Below is a replica of a tablet featuring cuneiform writing. To create these inscriptions, scribes used a reed stylus to press wedge-shaped marks into wet clay.
This tablet appears to be a genuine Sumerian artifact, featuring a small cuneiform inscription in the center. The surrounding marks are impressions made by rolling a cylinder seal, an object which will be examined next.
These impressions with small figures served as signatures during a period when literacy was restricted to a skilled class of scribes.
Pictured below is the cylinder seal mentioned above: a small stone cylinder engraved with specific shapes. It was rolled across wet clay to imprint a signature, thereby identifying the author of a document or indicating the authority under which it was composed.
Scribes of the period used their wedge-shaped stylus to impress signs onto wet tablets.
It is important to distinguish between a language and a writing system. Cuneiform is a script—a method for visually representing a spoken language—not a language itself.

The evolution and the uses of writing

During its first centuries of existence, this script remained limited, serving essentially as a mnemonic system for recording quantities, lists of agricultural goods, and equipment.
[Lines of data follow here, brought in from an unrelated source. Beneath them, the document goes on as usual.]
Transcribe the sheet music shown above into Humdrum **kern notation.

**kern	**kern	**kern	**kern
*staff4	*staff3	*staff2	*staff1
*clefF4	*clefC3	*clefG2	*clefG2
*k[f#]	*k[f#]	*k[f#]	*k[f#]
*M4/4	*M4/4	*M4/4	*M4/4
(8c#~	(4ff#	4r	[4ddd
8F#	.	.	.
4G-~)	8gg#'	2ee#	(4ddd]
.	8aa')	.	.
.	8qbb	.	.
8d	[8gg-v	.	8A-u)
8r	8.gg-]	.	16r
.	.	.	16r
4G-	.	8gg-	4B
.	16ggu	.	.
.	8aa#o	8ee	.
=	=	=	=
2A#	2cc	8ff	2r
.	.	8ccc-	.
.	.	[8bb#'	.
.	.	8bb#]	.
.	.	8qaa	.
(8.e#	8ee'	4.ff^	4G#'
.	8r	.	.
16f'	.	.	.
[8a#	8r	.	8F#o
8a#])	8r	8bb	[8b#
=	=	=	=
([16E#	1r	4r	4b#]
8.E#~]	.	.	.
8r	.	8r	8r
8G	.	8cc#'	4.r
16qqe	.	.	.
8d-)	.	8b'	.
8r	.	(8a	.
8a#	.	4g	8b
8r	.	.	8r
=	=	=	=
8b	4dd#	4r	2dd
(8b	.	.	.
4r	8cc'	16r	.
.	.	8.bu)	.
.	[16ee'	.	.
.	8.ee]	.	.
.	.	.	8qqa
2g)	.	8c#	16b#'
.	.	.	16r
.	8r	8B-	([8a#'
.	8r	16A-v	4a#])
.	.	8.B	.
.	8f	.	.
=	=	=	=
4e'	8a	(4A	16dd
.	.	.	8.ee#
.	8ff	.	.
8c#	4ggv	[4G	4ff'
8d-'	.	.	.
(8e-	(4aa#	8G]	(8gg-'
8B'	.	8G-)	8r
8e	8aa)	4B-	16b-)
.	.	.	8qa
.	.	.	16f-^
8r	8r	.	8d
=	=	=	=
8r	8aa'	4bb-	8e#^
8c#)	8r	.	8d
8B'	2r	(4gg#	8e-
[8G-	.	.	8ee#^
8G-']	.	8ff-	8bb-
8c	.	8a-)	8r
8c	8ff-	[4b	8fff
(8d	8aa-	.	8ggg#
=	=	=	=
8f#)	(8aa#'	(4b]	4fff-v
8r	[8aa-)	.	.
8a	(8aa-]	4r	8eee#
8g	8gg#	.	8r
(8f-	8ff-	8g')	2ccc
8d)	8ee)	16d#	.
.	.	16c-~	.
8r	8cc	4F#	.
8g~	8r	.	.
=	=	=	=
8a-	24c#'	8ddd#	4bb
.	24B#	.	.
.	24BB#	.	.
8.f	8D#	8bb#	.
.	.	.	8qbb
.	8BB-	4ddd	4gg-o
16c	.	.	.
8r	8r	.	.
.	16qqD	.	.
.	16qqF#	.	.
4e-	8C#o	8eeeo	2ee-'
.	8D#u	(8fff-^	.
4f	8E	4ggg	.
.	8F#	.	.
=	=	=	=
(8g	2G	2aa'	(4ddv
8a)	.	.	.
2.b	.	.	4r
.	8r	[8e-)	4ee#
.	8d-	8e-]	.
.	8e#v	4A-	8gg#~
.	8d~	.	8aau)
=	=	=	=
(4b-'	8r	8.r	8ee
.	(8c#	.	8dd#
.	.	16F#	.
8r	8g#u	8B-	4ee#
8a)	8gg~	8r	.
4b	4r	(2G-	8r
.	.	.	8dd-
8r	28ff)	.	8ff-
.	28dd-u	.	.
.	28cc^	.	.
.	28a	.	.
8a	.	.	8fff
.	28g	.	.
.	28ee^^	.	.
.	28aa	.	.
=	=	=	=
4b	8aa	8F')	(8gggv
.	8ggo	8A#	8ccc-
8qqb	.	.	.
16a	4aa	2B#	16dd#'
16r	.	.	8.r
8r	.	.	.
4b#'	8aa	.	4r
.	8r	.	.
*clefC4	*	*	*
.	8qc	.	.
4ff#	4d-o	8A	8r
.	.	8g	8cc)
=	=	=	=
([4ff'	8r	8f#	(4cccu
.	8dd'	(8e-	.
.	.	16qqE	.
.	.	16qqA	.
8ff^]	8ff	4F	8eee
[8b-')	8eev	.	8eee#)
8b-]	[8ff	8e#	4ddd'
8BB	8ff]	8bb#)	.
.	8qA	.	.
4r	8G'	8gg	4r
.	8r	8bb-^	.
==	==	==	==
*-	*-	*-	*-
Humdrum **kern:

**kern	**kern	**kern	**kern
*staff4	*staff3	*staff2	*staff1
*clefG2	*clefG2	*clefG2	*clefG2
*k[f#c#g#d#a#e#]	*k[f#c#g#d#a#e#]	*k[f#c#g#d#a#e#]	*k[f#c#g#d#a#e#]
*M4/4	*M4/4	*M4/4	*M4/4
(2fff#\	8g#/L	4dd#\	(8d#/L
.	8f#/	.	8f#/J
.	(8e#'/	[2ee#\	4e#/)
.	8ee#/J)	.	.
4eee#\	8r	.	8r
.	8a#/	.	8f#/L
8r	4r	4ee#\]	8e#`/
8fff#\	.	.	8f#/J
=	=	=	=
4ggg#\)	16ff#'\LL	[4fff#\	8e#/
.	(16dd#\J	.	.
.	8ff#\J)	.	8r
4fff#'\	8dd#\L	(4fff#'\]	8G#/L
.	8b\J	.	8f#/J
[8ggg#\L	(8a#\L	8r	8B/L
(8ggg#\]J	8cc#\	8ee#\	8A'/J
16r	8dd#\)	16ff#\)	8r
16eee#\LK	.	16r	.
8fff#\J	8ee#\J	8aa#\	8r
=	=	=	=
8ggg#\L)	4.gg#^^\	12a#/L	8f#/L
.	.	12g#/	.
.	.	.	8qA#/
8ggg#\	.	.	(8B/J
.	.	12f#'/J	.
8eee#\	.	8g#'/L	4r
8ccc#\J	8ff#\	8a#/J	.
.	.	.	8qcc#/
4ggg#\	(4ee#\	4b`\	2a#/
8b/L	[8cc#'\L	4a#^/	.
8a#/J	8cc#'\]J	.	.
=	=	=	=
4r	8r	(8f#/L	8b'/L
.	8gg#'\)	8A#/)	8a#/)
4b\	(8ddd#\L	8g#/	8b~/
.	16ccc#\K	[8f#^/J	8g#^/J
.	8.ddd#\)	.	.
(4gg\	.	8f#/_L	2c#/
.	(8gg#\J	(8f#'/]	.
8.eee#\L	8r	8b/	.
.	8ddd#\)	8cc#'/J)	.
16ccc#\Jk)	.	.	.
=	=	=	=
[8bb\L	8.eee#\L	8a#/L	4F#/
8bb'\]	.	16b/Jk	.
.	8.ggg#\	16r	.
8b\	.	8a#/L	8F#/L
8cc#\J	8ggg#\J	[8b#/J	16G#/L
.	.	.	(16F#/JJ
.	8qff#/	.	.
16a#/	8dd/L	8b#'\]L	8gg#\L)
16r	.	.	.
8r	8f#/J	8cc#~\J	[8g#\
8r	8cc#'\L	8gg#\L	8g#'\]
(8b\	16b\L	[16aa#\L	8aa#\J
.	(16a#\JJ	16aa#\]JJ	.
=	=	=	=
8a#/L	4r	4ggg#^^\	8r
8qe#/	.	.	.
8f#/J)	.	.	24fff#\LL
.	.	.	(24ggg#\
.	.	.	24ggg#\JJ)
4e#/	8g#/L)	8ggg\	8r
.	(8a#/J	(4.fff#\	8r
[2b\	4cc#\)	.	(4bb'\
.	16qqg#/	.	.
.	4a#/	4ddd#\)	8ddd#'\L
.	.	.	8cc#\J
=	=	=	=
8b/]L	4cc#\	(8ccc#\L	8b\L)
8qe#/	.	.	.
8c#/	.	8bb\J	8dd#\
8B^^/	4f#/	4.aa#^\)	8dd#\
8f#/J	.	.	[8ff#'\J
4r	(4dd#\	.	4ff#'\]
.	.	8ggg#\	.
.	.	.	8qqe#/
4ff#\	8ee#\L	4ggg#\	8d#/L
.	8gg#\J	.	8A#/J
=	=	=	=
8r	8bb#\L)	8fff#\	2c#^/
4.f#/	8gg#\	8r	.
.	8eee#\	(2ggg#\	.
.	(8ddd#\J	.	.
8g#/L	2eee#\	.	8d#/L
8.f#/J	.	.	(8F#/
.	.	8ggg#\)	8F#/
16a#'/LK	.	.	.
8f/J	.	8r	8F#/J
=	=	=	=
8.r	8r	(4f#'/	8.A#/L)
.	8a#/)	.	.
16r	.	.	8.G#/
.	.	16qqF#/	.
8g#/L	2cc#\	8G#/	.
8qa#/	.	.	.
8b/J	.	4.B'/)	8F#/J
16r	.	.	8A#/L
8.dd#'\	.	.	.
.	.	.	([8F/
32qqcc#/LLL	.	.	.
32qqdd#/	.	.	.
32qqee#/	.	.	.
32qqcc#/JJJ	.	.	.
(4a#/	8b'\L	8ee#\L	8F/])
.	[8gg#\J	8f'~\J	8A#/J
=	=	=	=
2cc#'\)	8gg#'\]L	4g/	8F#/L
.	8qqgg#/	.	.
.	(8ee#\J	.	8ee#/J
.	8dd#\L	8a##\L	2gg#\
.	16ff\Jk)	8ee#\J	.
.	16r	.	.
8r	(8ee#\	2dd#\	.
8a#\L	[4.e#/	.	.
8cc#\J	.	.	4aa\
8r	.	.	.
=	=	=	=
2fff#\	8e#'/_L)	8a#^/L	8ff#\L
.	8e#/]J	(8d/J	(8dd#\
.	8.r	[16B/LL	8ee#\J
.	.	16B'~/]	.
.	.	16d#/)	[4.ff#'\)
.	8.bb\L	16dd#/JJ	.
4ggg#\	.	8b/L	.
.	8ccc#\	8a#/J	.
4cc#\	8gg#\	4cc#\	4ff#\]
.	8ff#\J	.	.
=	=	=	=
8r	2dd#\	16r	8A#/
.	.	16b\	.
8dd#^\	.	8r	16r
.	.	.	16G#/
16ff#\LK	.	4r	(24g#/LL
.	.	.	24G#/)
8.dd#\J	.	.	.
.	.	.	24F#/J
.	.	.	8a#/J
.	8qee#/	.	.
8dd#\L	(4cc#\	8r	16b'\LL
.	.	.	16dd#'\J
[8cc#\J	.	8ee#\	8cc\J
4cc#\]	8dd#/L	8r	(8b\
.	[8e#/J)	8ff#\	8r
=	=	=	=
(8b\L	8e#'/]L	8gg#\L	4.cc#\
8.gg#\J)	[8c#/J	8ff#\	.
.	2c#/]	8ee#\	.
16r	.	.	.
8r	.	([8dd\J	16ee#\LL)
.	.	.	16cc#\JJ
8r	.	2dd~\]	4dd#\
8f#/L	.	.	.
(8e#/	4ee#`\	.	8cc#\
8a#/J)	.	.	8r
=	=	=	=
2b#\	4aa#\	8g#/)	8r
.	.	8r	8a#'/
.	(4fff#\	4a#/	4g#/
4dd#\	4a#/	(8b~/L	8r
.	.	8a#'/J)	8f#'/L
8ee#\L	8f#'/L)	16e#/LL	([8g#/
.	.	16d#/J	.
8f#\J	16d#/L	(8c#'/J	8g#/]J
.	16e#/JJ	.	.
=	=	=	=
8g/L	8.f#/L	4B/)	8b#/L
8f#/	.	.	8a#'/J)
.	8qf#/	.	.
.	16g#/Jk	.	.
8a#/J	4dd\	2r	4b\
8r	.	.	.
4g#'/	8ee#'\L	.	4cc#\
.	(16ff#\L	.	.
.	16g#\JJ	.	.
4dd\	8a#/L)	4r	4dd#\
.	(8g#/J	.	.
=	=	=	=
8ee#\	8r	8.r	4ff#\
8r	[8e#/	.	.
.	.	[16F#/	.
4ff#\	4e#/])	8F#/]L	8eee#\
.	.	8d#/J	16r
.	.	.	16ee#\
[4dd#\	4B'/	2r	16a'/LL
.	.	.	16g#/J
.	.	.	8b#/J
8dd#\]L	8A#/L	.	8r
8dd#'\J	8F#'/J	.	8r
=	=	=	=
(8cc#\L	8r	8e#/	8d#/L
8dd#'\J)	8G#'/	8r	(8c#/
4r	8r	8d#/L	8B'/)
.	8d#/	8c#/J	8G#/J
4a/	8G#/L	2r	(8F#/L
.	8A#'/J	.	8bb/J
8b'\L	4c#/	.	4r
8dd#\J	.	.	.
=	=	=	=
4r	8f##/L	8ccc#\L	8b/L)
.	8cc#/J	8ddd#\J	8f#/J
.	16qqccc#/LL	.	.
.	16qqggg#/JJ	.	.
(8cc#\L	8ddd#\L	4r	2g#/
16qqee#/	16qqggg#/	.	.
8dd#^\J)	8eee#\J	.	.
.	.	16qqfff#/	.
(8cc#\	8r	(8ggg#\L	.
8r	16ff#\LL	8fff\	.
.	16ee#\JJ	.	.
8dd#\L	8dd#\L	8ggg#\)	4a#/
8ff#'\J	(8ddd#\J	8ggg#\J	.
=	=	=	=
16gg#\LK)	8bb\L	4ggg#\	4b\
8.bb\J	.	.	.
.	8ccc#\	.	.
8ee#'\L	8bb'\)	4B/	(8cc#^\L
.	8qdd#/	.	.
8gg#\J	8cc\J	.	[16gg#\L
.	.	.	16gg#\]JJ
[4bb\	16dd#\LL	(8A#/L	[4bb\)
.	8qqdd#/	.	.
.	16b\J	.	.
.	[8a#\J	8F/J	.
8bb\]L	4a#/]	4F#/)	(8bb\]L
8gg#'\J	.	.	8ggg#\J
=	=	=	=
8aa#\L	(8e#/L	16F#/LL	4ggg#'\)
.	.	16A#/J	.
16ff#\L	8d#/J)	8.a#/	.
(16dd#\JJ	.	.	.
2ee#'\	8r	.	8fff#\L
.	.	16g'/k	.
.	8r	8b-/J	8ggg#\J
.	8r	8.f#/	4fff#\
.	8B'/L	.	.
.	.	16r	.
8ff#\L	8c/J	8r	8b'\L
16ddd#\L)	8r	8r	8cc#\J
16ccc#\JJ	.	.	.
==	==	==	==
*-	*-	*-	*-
Only gradually did it become capable of phonetically rendering names and complete sentences.
Initially, names could not be expressed because the script was pictographic, representing objects like an ox or wheat. Over time, these pictograms evolved into a more developed form of script, allowing for the representation of names and complex concepts.
This was achieved through the rebus principle: a sign for an object (e.g., a drawing of water) could be used for its phonetic value to write a word that sounded similar (e.g., a name), allowing scribes to construct words phonetically.
Concurrently, the pictograms themselves were stylized. The drawing of an ox's head, for instance, was progressively simplified into a series of abstract wedge-shaped marks. Scholars believe that this abstraction was a practical adaptation to the medium; holding a wet clay tablet in one hand and writing with a stylus made angular, incised marks more efficient to produce than curved drawings.
Even in their abstract form, the pictographic origins of many signs remain discernible, and they are characteristically inclined due to the writing technique.
Throughout its three millennia of use, cuneiform writing primarily served to maintain economic and administrative records. However, the inhabitants of Mesopotamia soon developed a deep-seated desire to preserve everything that deserved to stand the test of time in a written form. Thus, stories, legends and songs, hitherto transmitted orally by itinerant musicians, were immortalized in writing, often copied by scribes in training. They copied texts that already existed, mainly legends or texts that held a certain cultural value.
An important example is the Gilgamesh Epic, which tells the story of a historical king of the Sumerian city-state of Uruk who likely reigned around 2900-2350 BC.
This form of writing, which was both an economic management tool and a cultural vector, lasted until the 1st century AD, before disappearing for good, leaving behind a precious testimony to the civilization that saw its birth.